[[ Input for this task open ]]

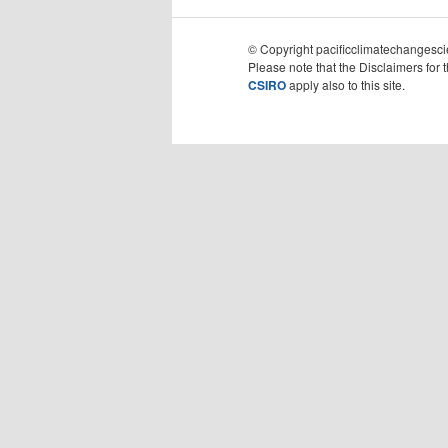
© Copyright pacificclimatechangescie
Please note that the Disclaimers for 
CSIRO
apply also to this site.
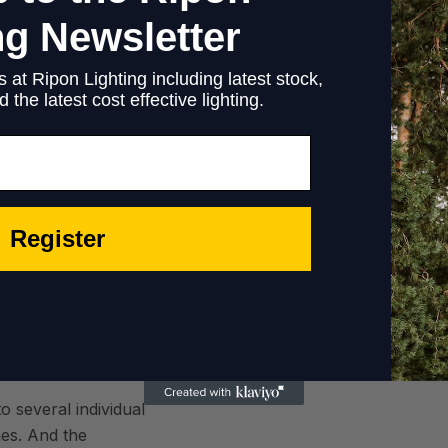
d
ng Newsletter
 at Ripon Lighting including latest stock,
 the latest cost effective lighting.
tetics
Register
e city center. The
modern and yet handy
ronment for leisure
o several individual
es. And the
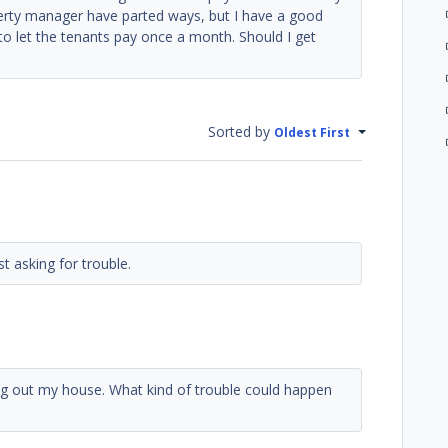
erty manager have parted ways, but I have a good
to let the tenants pay once a month. Should I get
Sorted by
Oldest First
t asking for trouble.
ng out my house. What kind of trouble could happen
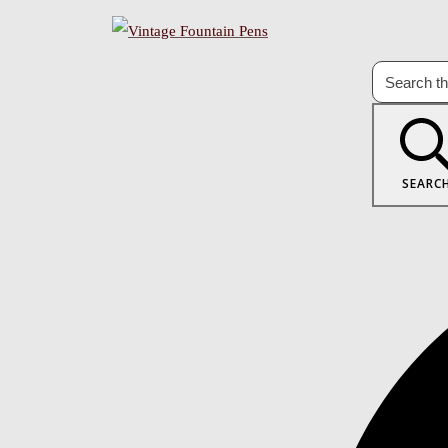
SEARC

[[ Input for this task closed ]]

What the task requires: Only the lines from the one containing "erty manager have" through the last line of the data belong in the copy, both included and reproduced exactly. Pictures do not.

Finished task:
erty manager have parted ways, but I have a good
to let the tenants pay once a month. Should I get
Sorted by
Oldest First
t asking for trouble.
ng out my house. What kind of trouble could happen
SEARC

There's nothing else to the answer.